Because employee referrals often top the source of hire lists for organizations, it’s easy to see why the venture capitalists and multiple established ERPs began investing in technology to supplement that, automate that, create that out of thin air. However, as we saw with top player Top Prospect last year, headlines and revenue do not always go hand in hand. While the concept is deeply rooted in fact and backed up by at least five years of survey data, the automation of employee referrals has proved to once again, dilute the effort itself.

New data from CareerXRoads not only confirms that source of hire is an important metric that nearly every organization should explore, they also uncovered that in an increasingly social world, more and more sources of hire touch on some new forms of employee referral. And this sort of attraction, the “employee ambassador” hybrid is even more difficult to pin down. While referrals and social get all the press, it’s good old job boards that are still performing traffic-wise, but it may not be the behemoths that you’re used to hearing about.

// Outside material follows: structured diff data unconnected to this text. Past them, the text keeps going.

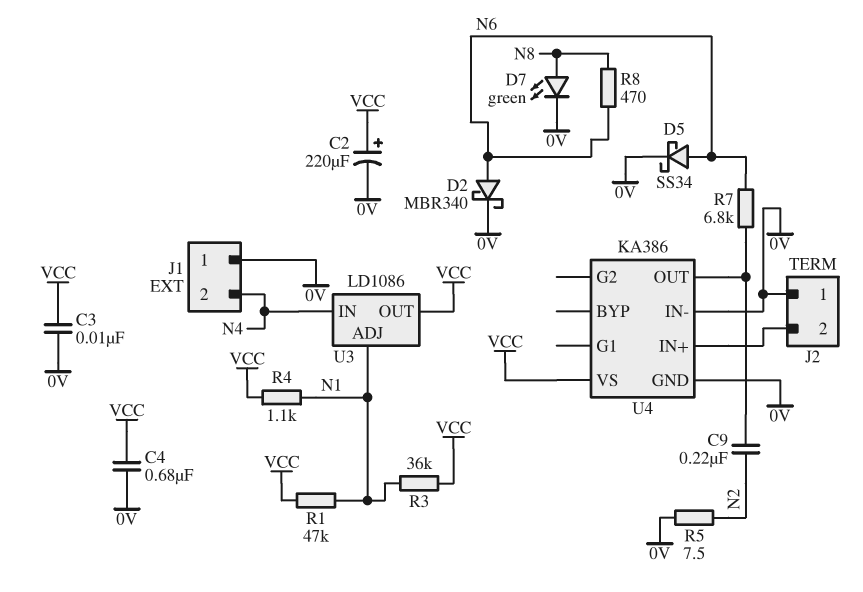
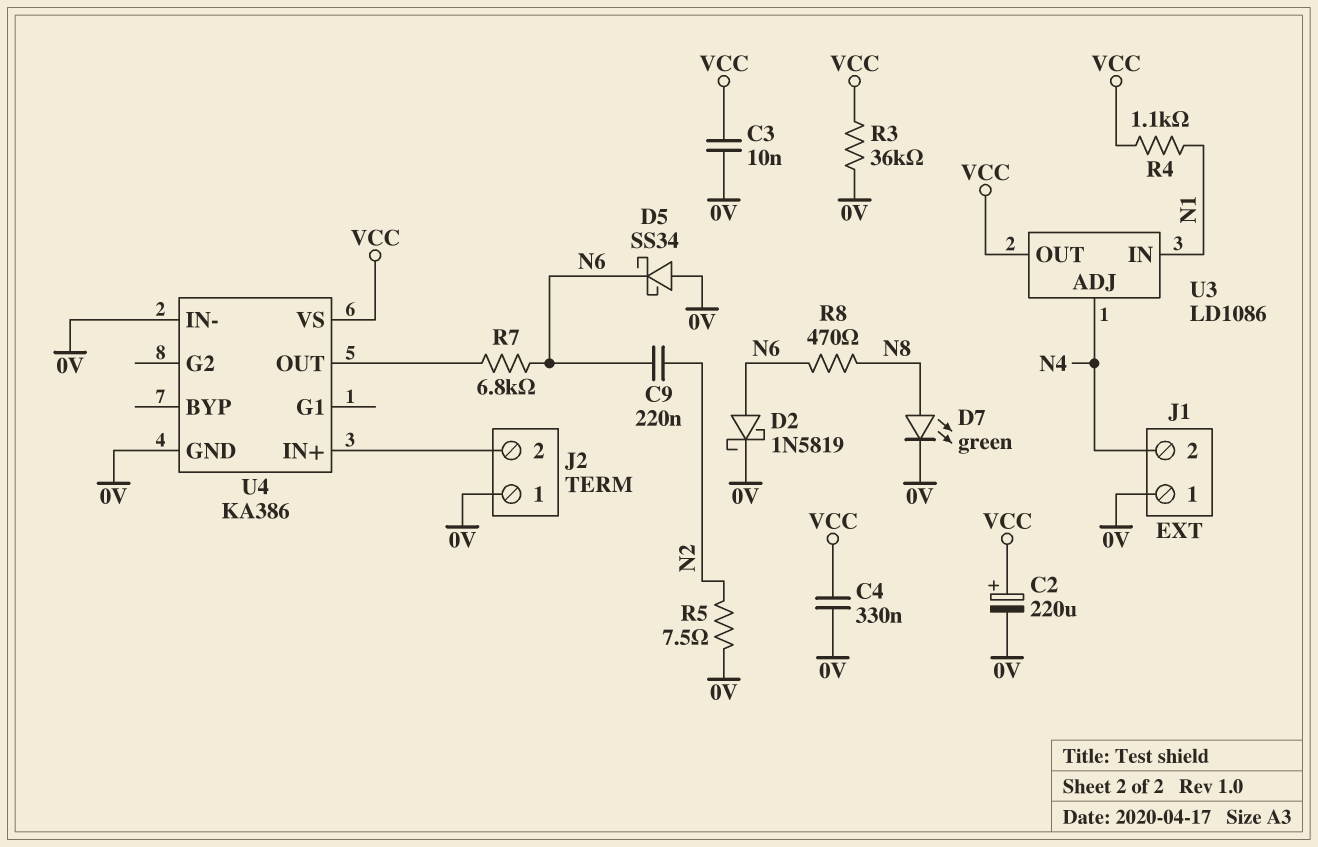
C4: 680nF (0V, VCC) -> 330nF (0V, VCC)
C9: 220nF (N2, U4/OUT) -> 220nF (N2, N6)
D2: schottky MBR340 (A N6, K 0V) -> schottky 1N5819 (A N6, K 0V)
D5: schottky SS34 (A N6, K 0V) -> schottky SS34 (A 0V, K N6)
R1: 47k (N1, VCC) -> none
R3: 36k (N1, VCC) -> 36k (0V, VCC)
U3 pin ADJ: N1 -> N4
U3 pin IN: N4 -> N1

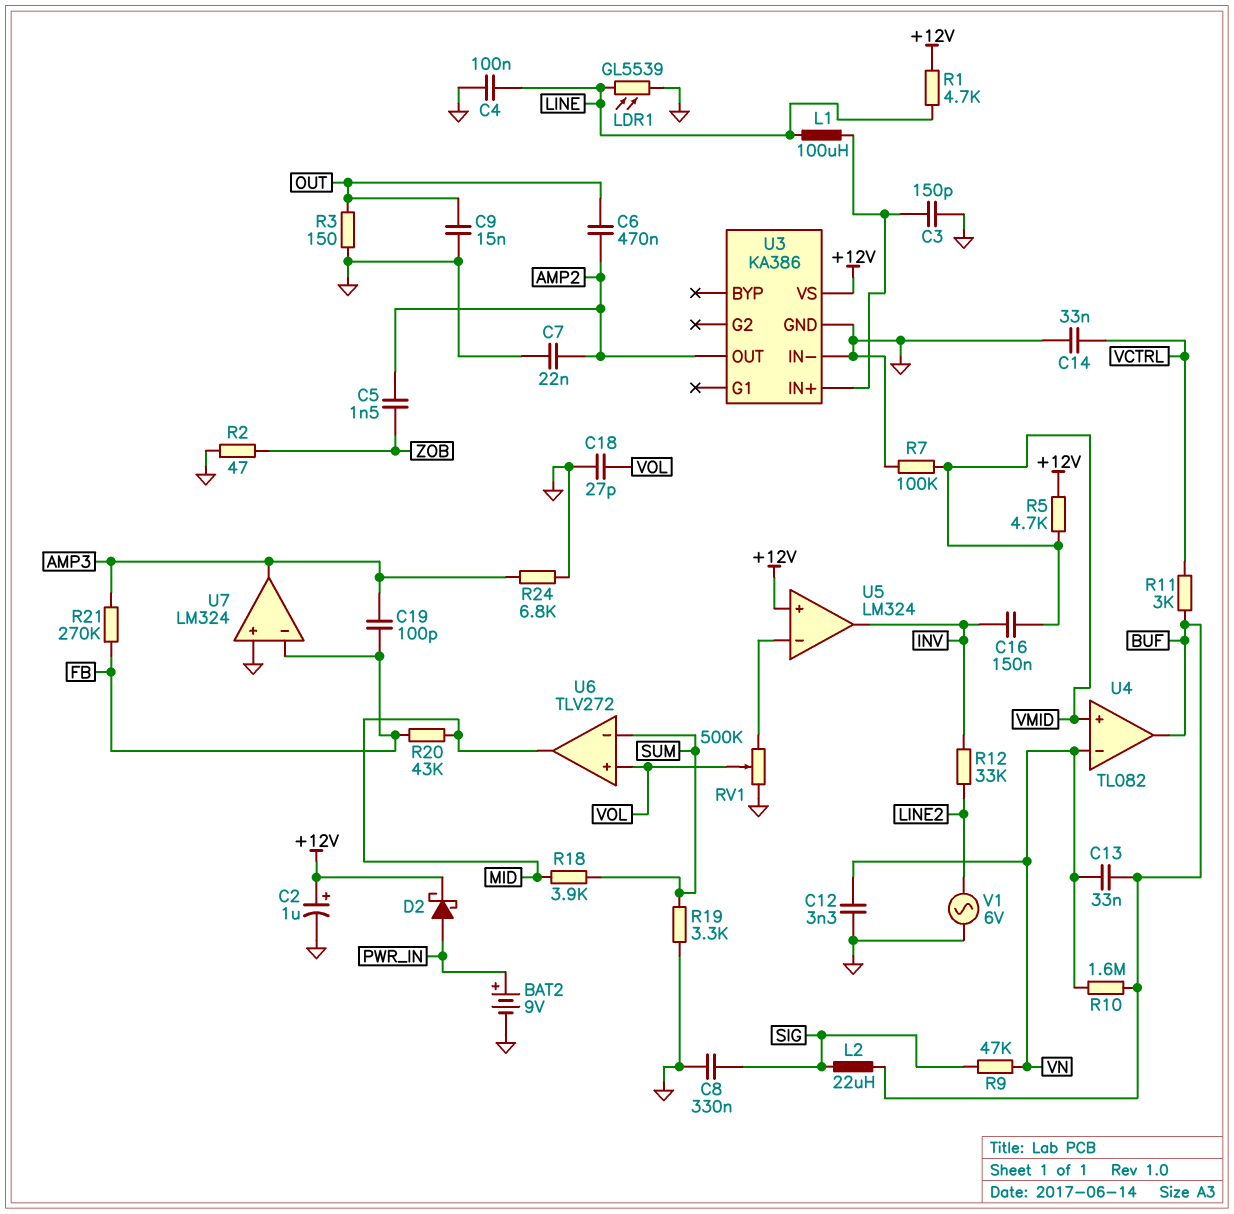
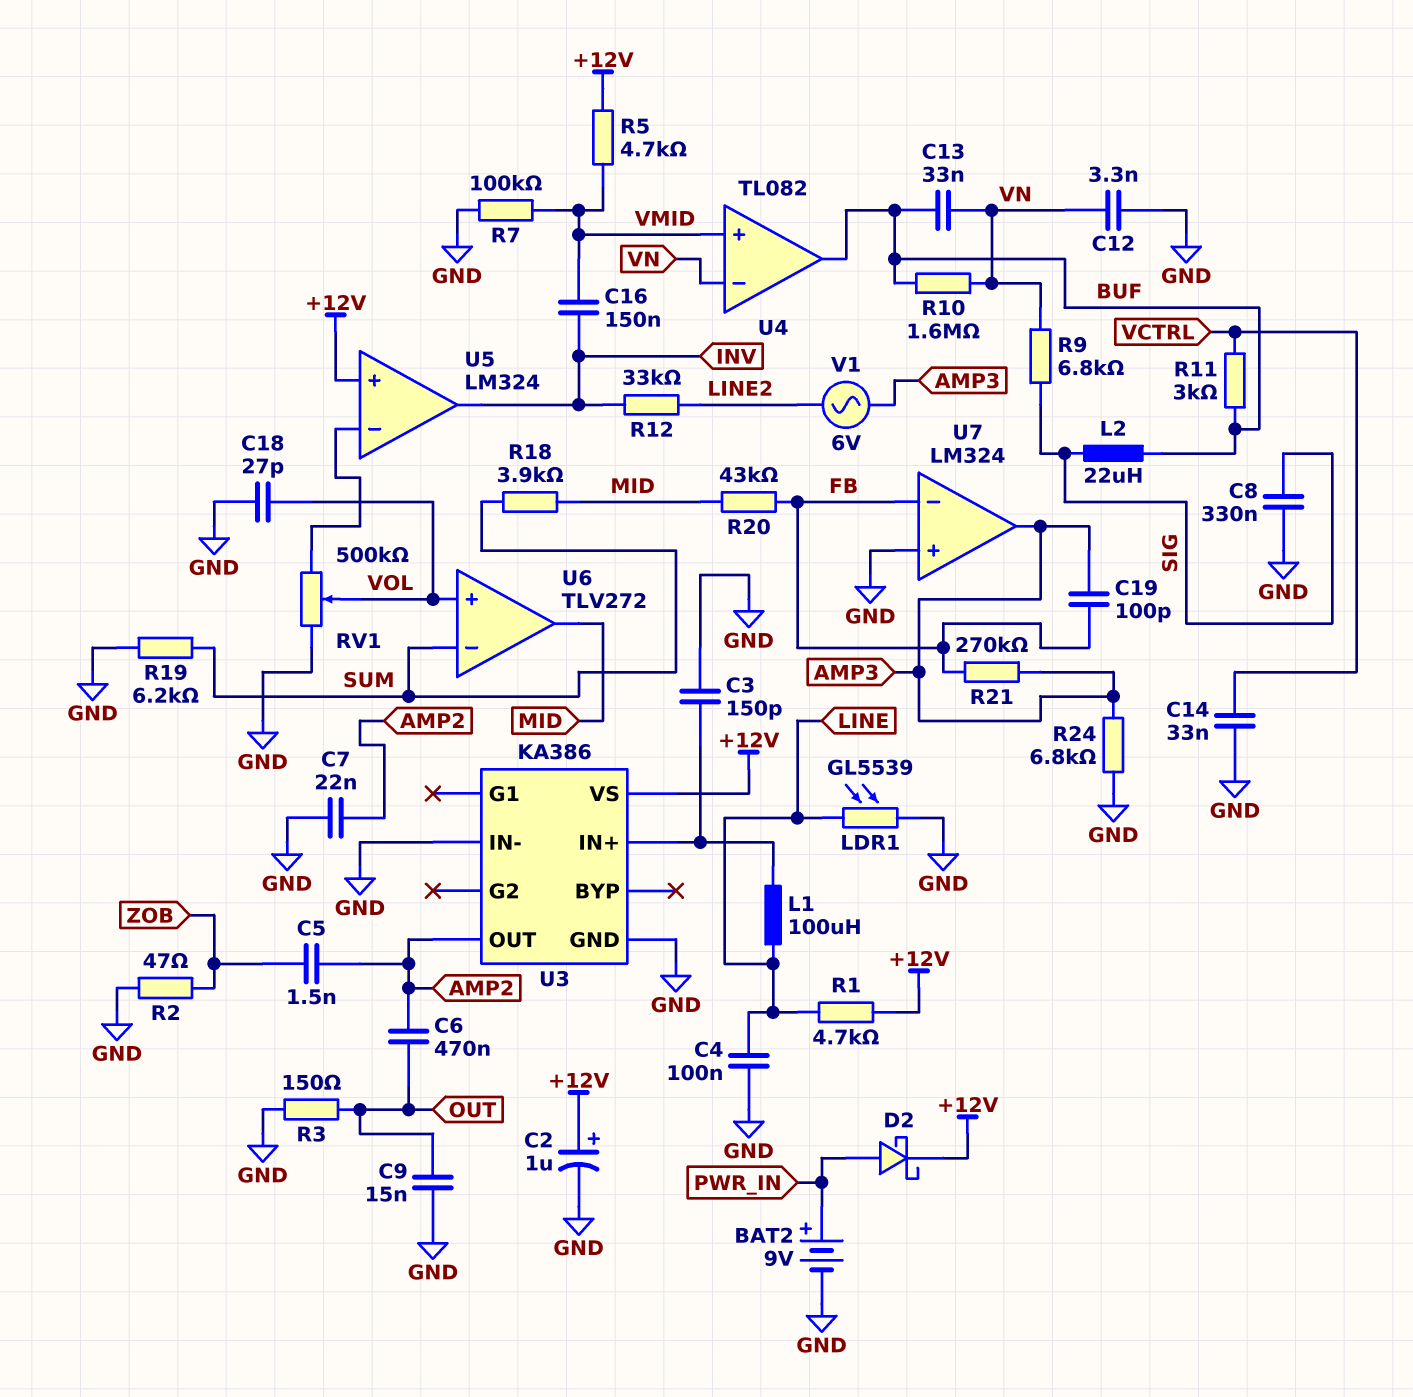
R9: 47k (SIG, VN) -> 6.8k (SIG, VN)
R19: 3.3k (GND, SUM) -> 6.2k (GND, SUM)
V1: AC 6V (GND, LINE2) -> AC 6V (AMP3, LINE2)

Source of hire means precisely that, and not, as some platforms would have you believe, source of traffic. There are few recruiters who appreciate being drowned in ill-fitting resumes on Day 1. With much power comes much responsibility and with all our new tools and tactics, source of hire has become infinitely more complicated, but also more trackable.

Firms like OptiJob and Jobs2Web offer to track your job posting all the way up to your ATS and then even after. You can now create a career site, post jobs and send them out with one click with end to end recruiting systems like JobScore, ZIPRecruiter and SmartRecruiters. Recruiting agencies like Hodes, NAS and TMP all offer advanced analytics and reporting as well. The information is out there, but what are you going to do with it?

How can recruiters effectively use this data?

Gerry Crispin, whose company, CareerXRoads, listed above, does a yearly survey on source of hire among a limited sample of Fortune 500 companies said, “This should serve as a wake-up call regarding the importance of tracking your hiring resources.  I would encourage HR professionals to ask every candidate how they found you and understand that they use multiple resources.”

Every candidate uses multiple sources to get to the job posting on your career site (NOT a source of hire by the way ), application process, interview process and more. Expecting them to pin it down may be a bit difficult, especially when you consider that many active jobseekers have been looking for…quite some time, with 49% looking for longer than a year: 

“A majority of jobseekers felt they would find a job in six months or less.  That is a pretty realistic assessment, stated a survey of 600 job seekers conducted at the end of last month by global outplacement firm Challenger, Gray Christmas. In a healthy economy, a successful job search might take two to three months.  In a tight job market, such as the one we are in now, it is not unusual to see even high-quality candidates take four to six months.”

It’s possiblethat those folks will remember the likely web-based or social ephemera that led them to your career site, but it is also not likely. If source of hire is important to your recruitment spend (hint: it is!) invest in quality research about your target employees and then engage in tactical measures to track them online.